AI assistance in security engineering: useful for drafts, not for judgment

Security engineering has a higher verification bar than most software development. A wrong database query is annoying. A wrong access control policy is a breach in waiting. That difference changes how AI tools are useful in this domain — not less useful, but useful in a different shape.

Where they actually help

Detection rule drafts. Writing Sigma or KQL from scratch is mostly mechanical: match this field, join to that table, exclude known-good activity. An AI produces a competent first draft from a plain-English behavior description. The draft will usually be wrong in exactly one specific way — wrong field name, wrong normalization, a clause that fires on benign activity. Fixing one specific flaw is much faster than starting with a blank editor.
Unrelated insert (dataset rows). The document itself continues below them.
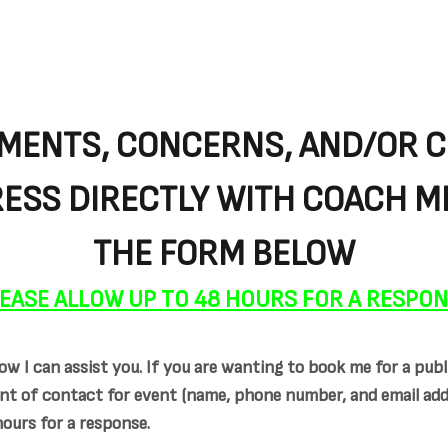
MENTS, CONCERNS, AND/OR 
ESS DIRECTLY WITH COACH ME
THE FORM BELOW
EASE ALLOW UP TO 48 HOURS FOR A RESPO
w I can assist you. If you are wanting to book me for a publ
nt of contact for event (name, phone number, and email addre
hours for a response.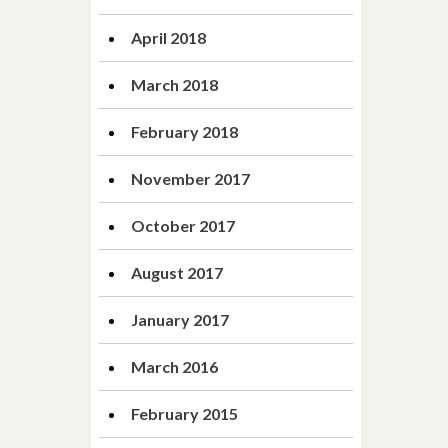
April 2018
March 2018
February 2018
November 2017
October 2017
August 2017
January 2017
March 2016
February 2015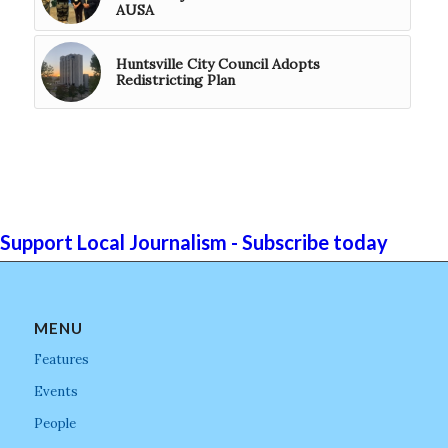
AUSA
Huntsville City Council Adopts
Redistricting Plan
Support Local Journalism - Subscribe today
MENU
Features
Events
People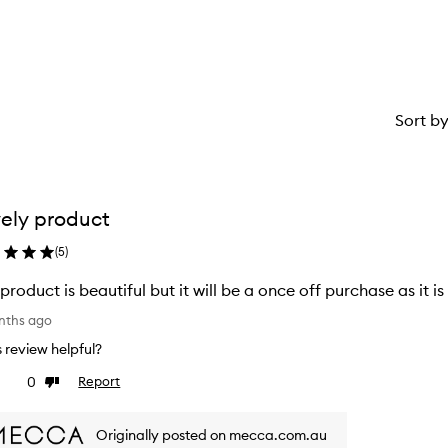
Sort b
ely product
(
5
)
 product is beautiful but it will be a once off purchase as it i
nths ago
is review helpful?
0
Report
ke
Dislike
view
review
Originally posted on mecca.com.au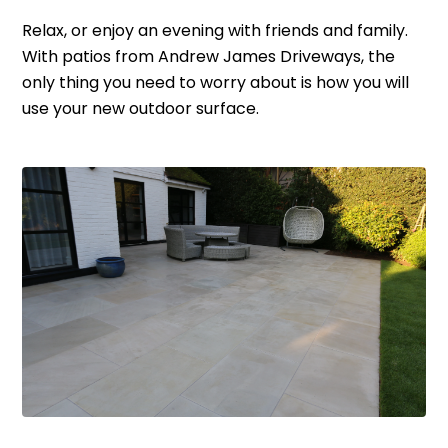
Relax, or enjoy an evening with friends and family.
With patios from Andrew James Driveways, the
only thing you need to worry about is how you will
use your new outdoor surface.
Config and policy comparison. "What's different between these two IAM policies?" or "Does this firewall rule actually do what the comment says?" are tasks where an AI reads faster than you do and catches obvious gaps. It will not catch subtle semantic differences — does sts:AssumeRole with this condition actually scope to what you intend given the service's actual authorization behavior? — but it catches the obvious stuff, which is often enough to find what you need to look at.

Unfamiliar log formats. When you're looking at a SBC's syslog schema, an enterprise firewall's proprietary audit format, or a cloud provider's activity trail for a service you don't work with daily, asking an AI to explain the fields and flag what looks anomalous is faster than reading vendor docs cold. The output still needs verification against the actual behavior of the system — but it's a faster start.
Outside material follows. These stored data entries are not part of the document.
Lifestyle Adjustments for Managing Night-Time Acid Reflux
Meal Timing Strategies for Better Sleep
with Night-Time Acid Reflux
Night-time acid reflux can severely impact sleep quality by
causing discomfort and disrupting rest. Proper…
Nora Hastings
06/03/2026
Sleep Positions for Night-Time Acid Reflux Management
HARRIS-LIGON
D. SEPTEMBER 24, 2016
Writing the mechanical parts. Runbooks, change requests, post-incident summaries, documentation for a detection alert. The AI produces a serviceable draft; you edit for accuracy and judgment. The time savings is real.
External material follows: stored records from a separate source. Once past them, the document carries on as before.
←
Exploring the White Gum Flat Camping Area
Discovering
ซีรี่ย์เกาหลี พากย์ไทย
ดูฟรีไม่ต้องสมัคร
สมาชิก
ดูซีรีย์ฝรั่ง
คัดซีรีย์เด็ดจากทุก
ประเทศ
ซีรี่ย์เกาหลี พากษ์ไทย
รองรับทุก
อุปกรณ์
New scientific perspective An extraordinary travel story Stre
Where they fail specifically in security work

Trust path analysis. "Is this IAM policy safe?" will get you a confident answer that is frequently wrong in the ways that matter. AWS, GCP, and Azure IAM semantics are non-obvious, version-sensitive, and full of corner cases that vary by service. An AI will tell you the policy looks right. It will not tell you that a specific combination of permissions and trust conditions enables a privilege escalation path given the service's actual runtime behavior. That analysis requires someone who understands both the policy language and what the service actually does under authorization.

Incident diagnosis. An AI will produce plausible hypotheses from log samples. It will miss the cause that requires knowing what the system normally looks like — which requires having seen it. Incident work is not pattern matching against training data, it's differential diagnosis against a specific system's baseline. You own that.

Anything the output can't be verified against. In security work, "this looks right" is not sufficient for firewall rules, access policies, authentication flows, secret handling, or cryptographic implementations. If you cannot verify the output against the actual system behavior or an authoritative specification, don't ship it.

The specific failure mode

The worst case is not AI generating obviously wrong output. It's AI generating plausible output that is wrong in a way that is hard to see — the correct-looking IAM policy with one condition that doesn't do what you think, the detection rule that suppresses the alert you actually needed.

The engineers who use AI tools effectively in security work treat every output as a hypothesis that requires verification against the system, the actual policy semantics, or the actual protocol behavior. Not against the AI's description of those things. Against the primary source.

That is the skill. The AI handles generation. You own verification.